> ASSIGNMENT
Each line below containing the word "niveau" needs to be shown.

> ENTRIES SHOWN
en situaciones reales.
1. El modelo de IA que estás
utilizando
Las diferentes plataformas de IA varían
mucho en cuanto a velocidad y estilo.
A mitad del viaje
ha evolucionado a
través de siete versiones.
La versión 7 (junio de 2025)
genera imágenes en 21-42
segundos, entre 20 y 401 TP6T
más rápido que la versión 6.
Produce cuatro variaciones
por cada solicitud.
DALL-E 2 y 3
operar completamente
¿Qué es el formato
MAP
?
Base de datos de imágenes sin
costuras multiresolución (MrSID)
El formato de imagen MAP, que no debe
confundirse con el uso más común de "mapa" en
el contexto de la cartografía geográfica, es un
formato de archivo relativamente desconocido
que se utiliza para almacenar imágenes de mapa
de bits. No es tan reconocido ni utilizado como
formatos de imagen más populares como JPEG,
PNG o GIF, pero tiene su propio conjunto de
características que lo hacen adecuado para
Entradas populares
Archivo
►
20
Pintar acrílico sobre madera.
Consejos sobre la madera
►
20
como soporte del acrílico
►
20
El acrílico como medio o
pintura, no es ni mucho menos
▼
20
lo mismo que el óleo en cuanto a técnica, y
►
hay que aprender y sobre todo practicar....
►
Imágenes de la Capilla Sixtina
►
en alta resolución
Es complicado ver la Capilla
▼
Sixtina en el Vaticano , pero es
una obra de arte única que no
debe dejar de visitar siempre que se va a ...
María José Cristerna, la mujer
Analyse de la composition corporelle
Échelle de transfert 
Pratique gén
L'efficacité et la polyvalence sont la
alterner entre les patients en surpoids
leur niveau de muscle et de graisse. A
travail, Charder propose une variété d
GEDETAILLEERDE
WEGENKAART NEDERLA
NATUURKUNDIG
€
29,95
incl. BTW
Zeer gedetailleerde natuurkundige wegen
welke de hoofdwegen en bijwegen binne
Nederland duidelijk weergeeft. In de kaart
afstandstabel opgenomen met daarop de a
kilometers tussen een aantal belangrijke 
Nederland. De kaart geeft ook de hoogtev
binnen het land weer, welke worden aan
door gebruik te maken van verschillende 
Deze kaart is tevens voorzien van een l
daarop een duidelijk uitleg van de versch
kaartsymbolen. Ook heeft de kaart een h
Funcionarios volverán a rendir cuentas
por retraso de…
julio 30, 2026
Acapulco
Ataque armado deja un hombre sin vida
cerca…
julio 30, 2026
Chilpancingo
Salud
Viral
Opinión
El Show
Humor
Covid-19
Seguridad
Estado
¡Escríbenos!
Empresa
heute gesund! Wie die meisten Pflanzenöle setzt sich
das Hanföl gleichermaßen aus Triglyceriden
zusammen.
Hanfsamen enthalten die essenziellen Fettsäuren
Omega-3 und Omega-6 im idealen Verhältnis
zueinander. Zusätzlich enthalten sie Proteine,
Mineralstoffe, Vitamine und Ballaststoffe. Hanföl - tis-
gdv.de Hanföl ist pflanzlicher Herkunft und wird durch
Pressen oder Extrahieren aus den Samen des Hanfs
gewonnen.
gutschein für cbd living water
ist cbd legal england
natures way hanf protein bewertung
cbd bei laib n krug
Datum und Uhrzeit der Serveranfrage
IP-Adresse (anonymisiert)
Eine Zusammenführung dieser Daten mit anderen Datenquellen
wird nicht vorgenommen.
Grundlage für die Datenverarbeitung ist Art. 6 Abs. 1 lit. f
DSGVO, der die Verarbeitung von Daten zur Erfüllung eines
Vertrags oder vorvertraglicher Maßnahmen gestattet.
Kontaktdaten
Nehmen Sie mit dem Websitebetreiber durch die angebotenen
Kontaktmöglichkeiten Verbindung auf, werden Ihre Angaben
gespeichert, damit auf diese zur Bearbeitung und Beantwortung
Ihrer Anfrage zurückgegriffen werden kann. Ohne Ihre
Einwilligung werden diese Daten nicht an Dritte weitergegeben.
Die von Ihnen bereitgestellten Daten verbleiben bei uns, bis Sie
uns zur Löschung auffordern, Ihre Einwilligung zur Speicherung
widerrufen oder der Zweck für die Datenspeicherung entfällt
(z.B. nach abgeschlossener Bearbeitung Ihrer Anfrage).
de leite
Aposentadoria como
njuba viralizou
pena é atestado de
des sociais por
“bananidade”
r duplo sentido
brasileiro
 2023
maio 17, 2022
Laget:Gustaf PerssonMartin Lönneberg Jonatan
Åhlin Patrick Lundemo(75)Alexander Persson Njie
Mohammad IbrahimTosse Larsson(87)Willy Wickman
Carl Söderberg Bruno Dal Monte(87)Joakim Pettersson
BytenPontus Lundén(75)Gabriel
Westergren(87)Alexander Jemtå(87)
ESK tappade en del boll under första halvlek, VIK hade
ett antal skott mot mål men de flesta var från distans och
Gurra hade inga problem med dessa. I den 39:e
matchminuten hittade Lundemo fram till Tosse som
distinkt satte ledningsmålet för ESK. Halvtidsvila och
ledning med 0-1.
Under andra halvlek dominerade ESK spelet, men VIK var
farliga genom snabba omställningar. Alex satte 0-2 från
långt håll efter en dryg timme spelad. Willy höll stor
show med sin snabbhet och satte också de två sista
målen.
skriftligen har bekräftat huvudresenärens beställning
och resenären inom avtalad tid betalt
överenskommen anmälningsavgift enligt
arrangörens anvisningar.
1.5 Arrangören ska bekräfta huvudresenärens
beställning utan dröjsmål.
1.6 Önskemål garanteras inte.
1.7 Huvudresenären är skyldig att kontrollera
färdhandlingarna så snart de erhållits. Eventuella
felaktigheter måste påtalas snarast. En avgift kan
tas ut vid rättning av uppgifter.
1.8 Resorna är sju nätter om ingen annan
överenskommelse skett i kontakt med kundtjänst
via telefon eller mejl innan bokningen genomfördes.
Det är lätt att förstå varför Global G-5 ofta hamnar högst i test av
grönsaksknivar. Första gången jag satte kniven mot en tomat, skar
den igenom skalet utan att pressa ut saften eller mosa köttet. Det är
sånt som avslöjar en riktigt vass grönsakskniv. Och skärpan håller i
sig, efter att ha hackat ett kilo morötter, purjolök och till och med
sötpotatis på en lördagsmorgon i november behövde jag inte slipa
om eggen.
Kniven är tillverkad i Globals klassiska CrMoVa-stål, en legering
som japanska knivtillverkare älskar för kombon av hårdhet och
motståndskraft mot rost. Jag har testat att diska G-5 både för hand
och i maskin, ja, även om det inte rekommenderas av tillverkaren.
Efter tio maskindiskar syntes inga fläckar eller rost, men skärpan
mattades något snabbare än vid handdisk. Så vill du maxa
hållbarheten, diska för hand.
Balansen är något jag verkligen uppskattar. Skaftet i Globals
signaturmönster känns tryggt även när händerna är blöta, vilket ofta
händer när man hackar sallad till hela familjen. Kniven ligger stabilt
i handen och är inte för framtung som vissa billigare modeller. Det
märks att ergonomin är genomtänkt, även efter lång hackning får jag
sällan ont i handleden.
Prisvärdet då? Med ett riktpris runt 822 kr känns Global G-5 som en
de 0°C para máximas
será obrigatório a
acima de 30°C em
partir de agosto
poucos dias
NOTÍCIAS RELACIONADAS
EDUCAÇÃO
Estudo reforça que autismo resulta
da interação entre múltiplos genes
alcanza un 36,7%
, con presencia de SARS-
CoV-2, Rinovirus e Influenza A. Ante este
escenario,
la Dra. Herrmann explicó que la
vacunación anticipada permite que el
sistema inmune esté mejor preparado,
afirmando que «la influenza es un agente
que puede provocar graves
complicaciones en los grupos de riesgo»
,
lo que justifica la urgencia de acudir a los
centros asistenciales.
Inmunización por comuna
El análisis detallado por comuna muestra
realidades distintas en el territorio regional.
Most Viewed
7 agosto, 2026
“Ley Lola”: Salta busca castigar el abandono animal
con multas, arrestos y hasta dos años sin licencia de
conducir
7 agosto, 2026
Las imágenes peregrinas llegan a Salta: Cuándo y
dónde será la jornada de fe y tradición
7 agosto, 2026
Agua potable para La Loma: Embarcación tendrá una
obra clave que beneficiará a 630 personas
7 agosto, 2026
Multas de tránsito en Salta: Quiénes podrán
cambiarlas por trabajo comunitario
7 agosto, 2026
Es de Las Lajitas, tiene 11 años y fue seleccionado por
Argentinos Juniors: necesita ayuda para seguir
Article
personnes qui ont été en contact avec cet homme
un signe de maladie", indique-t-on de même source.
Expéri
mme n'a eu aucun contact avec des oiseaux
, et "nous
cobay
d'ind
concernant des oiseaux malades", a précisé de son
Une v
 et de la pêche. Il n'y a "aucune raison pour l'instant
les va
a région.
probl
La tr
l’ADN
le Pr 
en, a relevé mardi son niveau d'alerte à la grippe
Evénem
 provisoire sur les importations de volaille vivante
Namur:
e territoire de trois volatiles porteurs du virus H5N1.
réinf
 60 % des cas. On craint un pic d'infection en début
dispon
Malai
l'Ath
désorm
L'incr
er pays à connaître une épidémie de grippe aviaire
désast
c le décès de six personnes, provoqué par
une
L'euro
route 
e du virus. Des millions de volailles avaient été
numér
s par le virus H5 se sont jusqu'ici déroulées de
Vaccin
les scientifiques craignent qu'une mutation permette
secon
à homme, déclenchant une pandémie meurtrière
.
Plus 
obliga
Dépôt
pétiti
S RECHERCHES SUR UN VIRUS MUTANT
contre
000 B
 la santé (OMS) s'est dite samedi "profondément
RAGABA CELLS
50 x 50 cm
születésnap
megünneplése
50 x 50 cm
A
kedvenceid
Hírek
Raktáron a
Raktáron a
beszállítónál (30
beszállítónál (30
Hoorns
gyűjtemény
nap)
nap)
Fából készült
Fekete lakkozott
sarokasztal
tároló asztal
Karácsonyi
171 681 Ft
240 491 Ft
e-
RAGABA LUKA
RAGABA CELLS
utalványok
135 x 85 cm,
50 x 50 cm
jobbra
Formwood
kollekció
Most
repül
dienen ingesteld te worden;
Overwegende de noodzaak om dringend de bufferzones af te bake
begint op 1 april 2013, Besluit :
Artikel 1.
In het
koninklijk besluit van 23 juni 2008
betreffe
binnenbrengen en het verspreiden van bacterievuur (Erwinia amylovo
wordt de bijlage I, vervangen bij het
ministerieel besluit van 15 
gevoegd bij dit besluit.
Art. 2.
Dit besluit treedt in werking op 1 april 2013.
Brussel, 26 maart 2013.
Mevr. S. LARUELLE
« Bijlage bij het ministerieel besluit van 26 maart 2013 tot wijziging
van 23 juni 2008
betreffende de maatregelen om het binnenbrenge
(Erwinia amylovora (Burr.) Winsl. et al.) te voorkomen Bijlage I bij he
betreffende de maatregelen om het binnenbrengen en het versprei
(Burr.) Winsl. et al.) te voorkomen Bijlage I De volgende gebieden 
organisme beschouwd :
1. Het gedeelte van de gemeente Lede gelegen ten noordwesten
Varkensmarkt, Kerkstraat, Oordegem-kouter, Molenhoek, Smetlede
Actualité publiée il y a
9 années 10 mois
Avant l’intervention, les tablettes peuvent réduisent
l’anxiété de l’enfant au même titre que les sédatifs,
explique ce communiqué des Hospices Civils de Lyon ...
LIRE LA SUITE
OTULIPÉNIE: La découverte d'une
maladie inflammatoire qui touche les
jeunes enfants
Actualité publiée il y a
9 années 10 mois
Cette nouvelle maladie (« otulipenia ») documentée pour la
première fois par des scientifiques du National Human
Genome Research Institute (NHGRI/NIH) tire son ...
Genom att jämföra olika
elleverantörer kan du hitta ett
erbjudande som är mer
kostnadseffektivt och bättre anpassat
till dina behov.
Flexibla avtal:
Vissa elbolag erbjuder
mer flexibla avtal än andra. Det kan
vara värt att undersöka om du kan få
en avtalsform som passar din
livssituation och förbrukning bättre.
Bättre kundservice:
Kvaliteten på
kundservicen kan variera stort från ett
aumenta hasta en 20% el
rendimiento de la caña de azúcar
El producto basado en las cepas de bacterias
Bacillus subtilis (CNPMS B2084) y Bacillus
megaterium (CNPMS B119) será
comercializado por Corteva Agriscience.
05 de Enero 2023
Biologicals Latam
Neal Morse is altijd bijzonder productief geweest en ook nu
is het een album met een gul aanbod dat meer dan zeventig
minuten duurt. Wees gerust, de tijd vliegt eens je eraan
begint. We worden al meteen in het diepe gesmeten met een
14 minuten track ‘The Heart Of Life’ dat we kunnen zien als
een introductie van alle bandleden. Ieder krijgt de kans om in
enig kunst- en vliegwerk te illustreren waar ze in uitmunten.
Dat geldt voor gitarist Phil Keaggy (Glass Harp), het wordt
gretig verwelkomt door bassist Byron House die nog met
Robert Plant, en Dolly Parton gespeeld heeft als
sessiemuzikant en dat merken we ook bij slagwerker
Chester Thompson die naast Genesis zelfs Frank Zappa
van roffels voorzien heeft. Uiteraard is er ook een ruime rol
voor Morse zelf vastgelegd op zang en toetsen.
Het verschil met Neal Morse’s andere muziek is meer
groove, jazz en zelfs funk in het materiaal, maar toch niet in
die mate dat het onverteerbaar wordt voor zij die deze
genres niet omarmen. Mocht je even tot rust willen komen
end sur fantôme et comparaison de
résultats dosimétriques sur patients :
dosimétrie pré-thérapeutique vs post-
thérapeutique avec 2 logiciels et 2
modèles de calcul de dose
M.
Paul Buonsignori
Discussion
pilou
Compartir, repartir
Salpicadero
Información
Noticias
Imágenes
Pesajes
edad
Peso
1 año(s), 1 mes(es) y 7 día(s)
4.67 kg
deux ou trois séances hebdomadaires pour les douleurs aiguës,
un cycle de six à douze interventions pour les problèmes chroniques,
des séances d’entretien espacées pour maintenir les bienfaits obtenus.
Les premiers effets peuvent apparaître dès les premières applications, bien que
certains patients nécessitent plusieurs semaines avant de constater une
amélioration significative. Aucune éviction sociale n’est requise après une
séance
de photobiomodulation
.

> ANSWER TO THE EXERCISE
leur niveau de muscle et de graisse. A
en, a relevé mardi son niveau d'alerte à la grippe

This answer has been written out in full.